Figure 8d and Figure 9c,d show that some EOS parameter estimation methods cannot reliably calculate the phase envelope of volatile oil. For example, in Figure 8d, the saturation pressure curves obtained using the EOS parameters from the Riazi and Daubert method [17] and the Rowe method [20] differ significantly from the typical phase behavior of reservoir fluids. In Figure 9c, the EOS parameters obtained using the Riazi and Daubert method [17] result in a phase envelope that, when calculated using Michelsen’s saturation pressure curve tracking algorithm [29], only produces a slanted line on the low-temperature side (in the −100 °C to −70 °C range). When using the EOS parameters obtained from the Watansiri–Owens–Starling method [19] (Figure 9c), the Winn–Sim–Daubert method [18] (Figure 8d), the Rowe method [20] (Figure 8d), the Riazi and Daubert method [17] (Figure 8d), and the Willman and Teja method [21] (Figure 9d) to calculate the phase diagram, anomalies appear near the maximum pressure point of the phase envelope, with the phase envelope suddenly extending toward the high-pressure side or phase envelope calculation fails at the low-temperature side. Additionally, there are instances where the phase diagram calculation fails to converge (the Watansiri–Owens–Starling method [19] in Figure 8d and Figure 9d, and the Rowe method [20] in Figure 9d).

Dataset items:
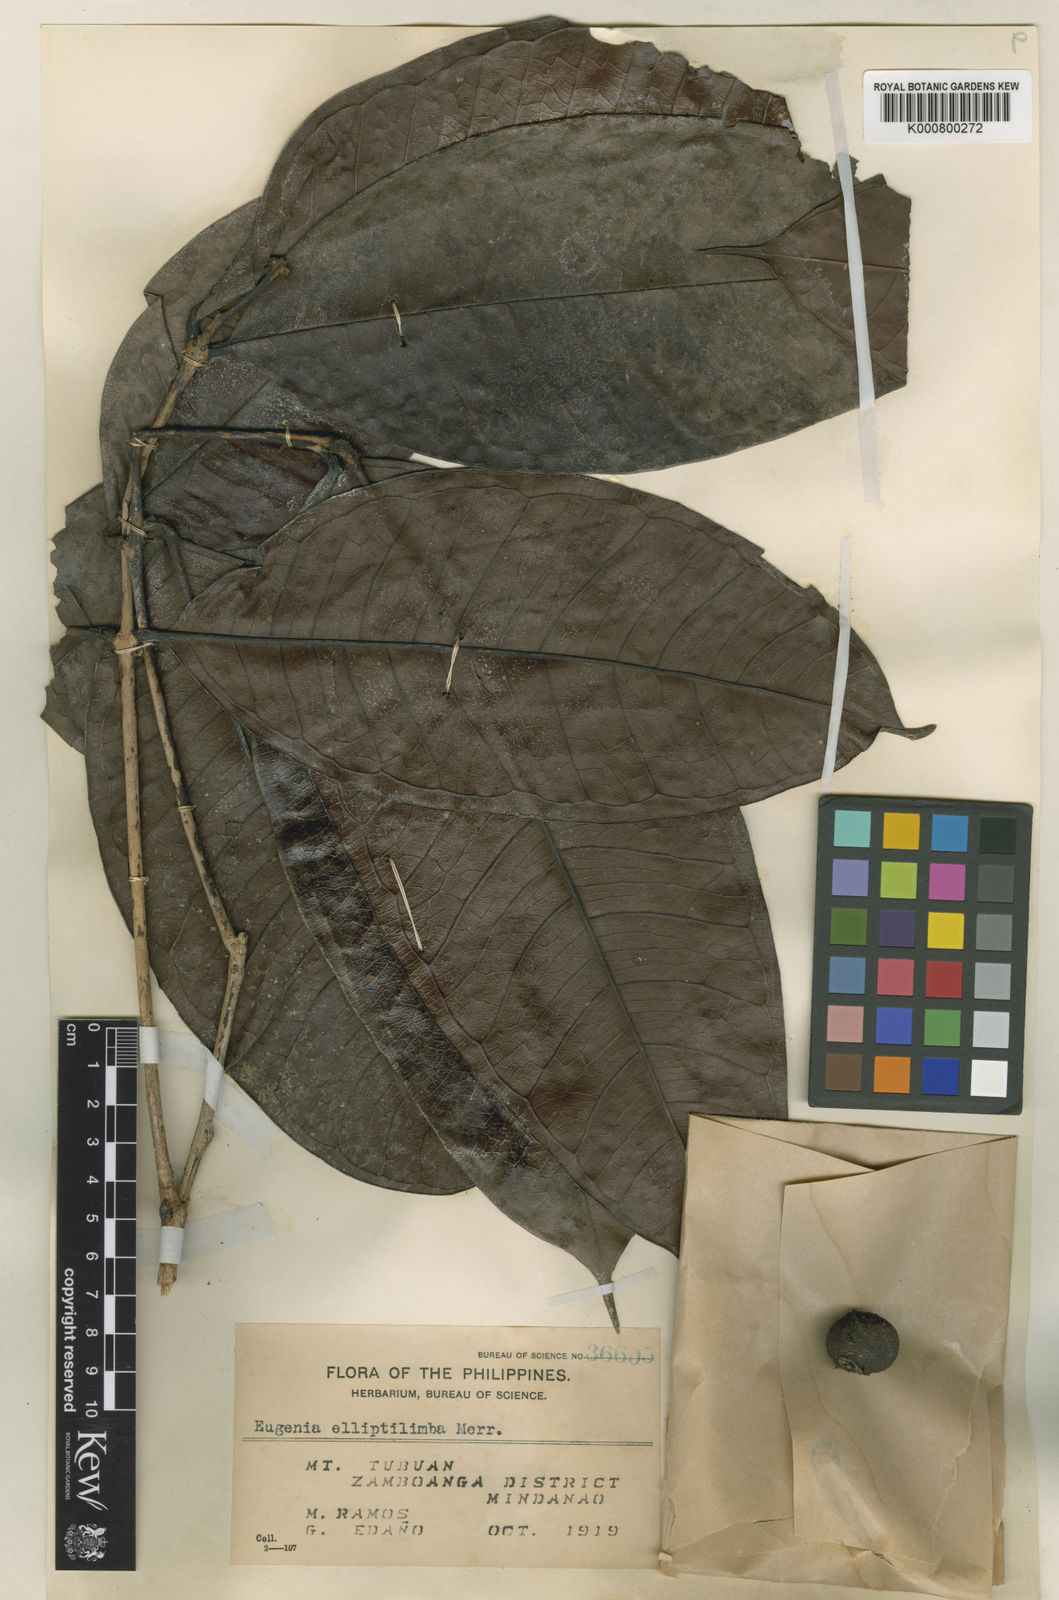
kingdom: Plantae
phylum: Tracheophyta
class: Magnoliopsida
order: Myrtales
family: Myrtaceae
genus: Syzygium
==
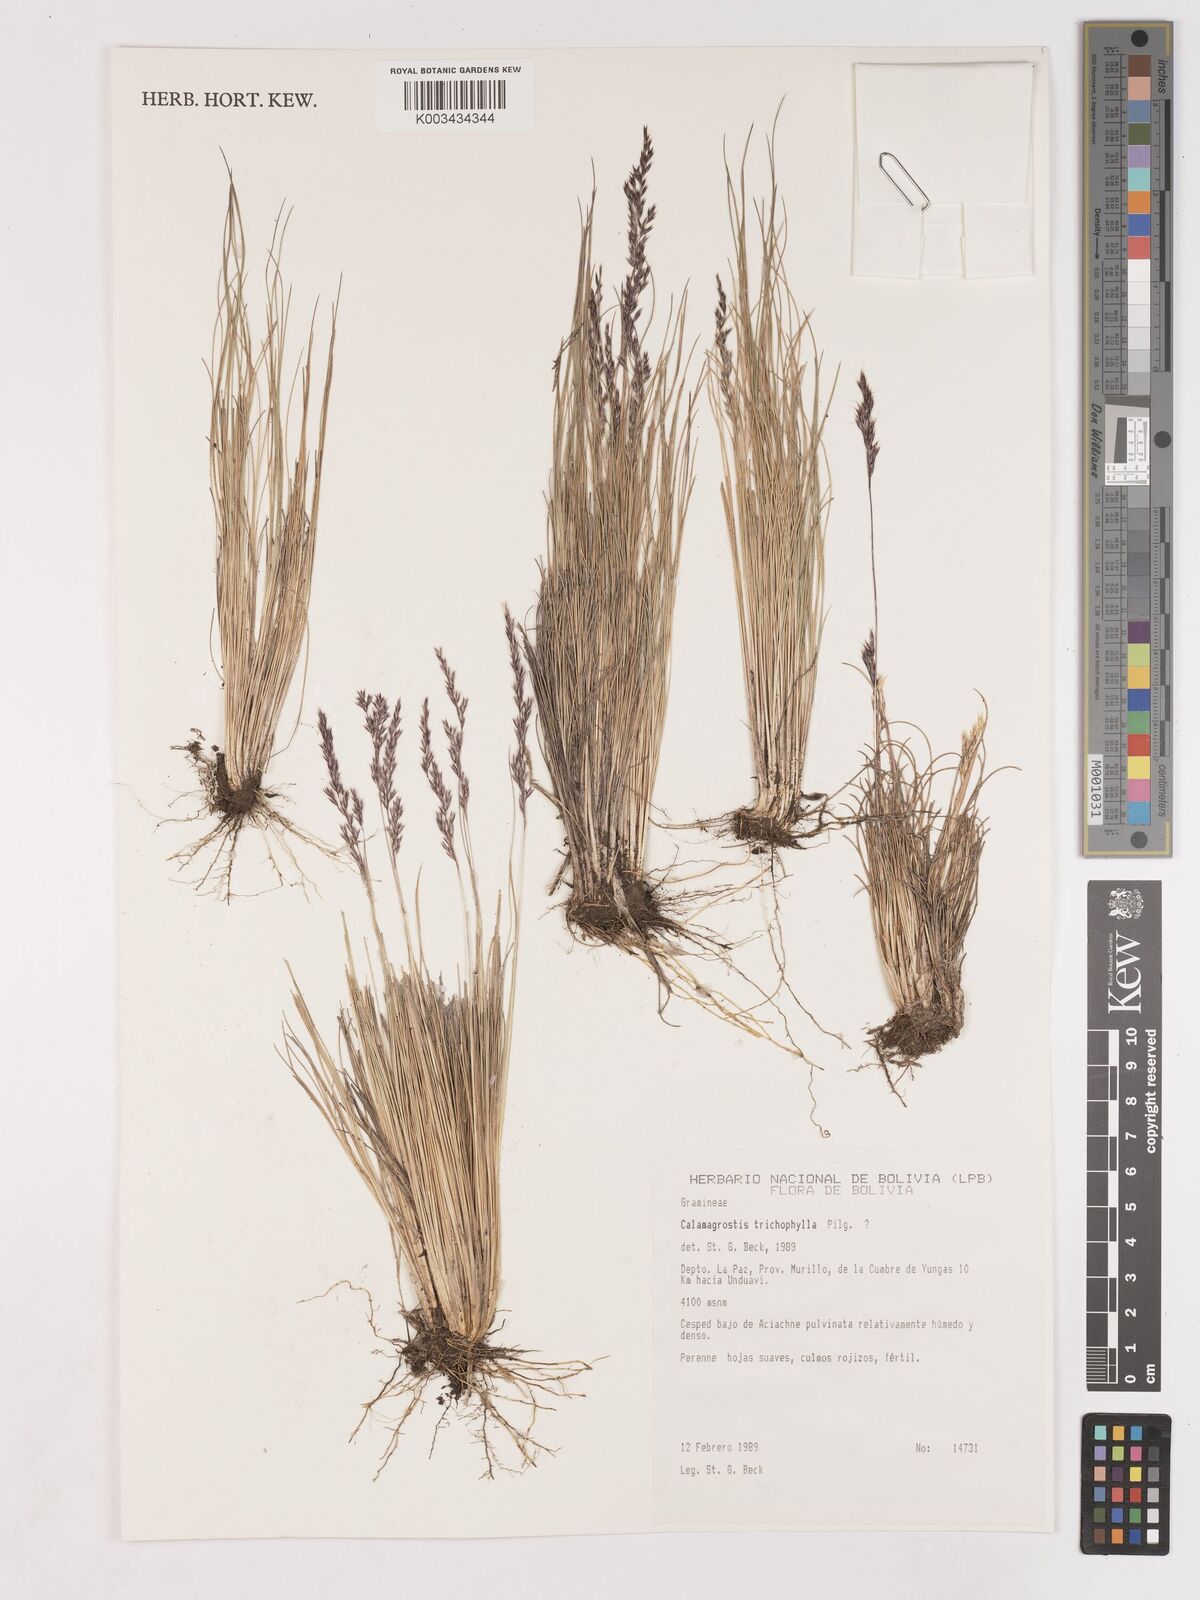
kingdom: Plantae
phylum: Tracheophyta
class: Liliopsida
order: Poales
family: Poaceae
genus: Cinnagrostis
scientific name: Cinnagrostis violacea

**Assignment A:**
Rewrite the paragraph of the phase envelope passage beginning "Figure 8d and Figure 9c,d show" as a bulleted list, keeping its main facts.
**Assignment B:**
Summarize the phase envelope passage in two sentences.

**Answer box A:**
- Figure 8d and Figure 9c,d show that some EOS parameter estimation methods cannot reliably calculate the phase envelope of volatile oil.
- In Figure 8d, saturation pressure curves from the Riazi and Daubert method [17] and the Rowe method [20] differ significantly from typical reservoir fluid phase behavior.
- In Figure 9c, Riazi and Daubert parameters, used with Michelsen's saturation pressure curve tracking algorithm [29], yield only a slanted line on the low-temperature side (−100 °C to −70 °C).
- Anomalies appear near the maximum pressure point of the phase envelope with parameters from these methods:
  - Watansiri–Owens–Starling [19] (Figure 9c)
  - Winn–Sim–Daubert [18] (Figure 8d)
  - Rowe [20] (Figure 8d)
  - Riazi and Daubert [17] (Figure 8d)
  - Willman and Teja [21] (Figure 9d)
- These anomalies take two forms: the envelope suddenly extends toward the high-pressure side, or the calculation fails on the low-temperature side.
- Some phase diagram calculations fail to converge:
  - Watansiri–Owens–Starling [19] in Figures 8d and 9d
  - Rowe [20] in Figure 9d

**Answer box B:**
Figures 8d and 9c,d show that some EOS parameter estimation methods cannot reliably calculate the phase envelope of volatile oil, producing saturation pressure curves that differ significantly from typical reservoir fluid behavior or, in one case, only a slanted line at low temperature. Parameters from several methods cause anomalies near the envelope's maximum pressure point, with the envelope suddenly extending toward high pressure or the calculation failing at low temperature, and in some cases the phase diagram calculation fails to converge.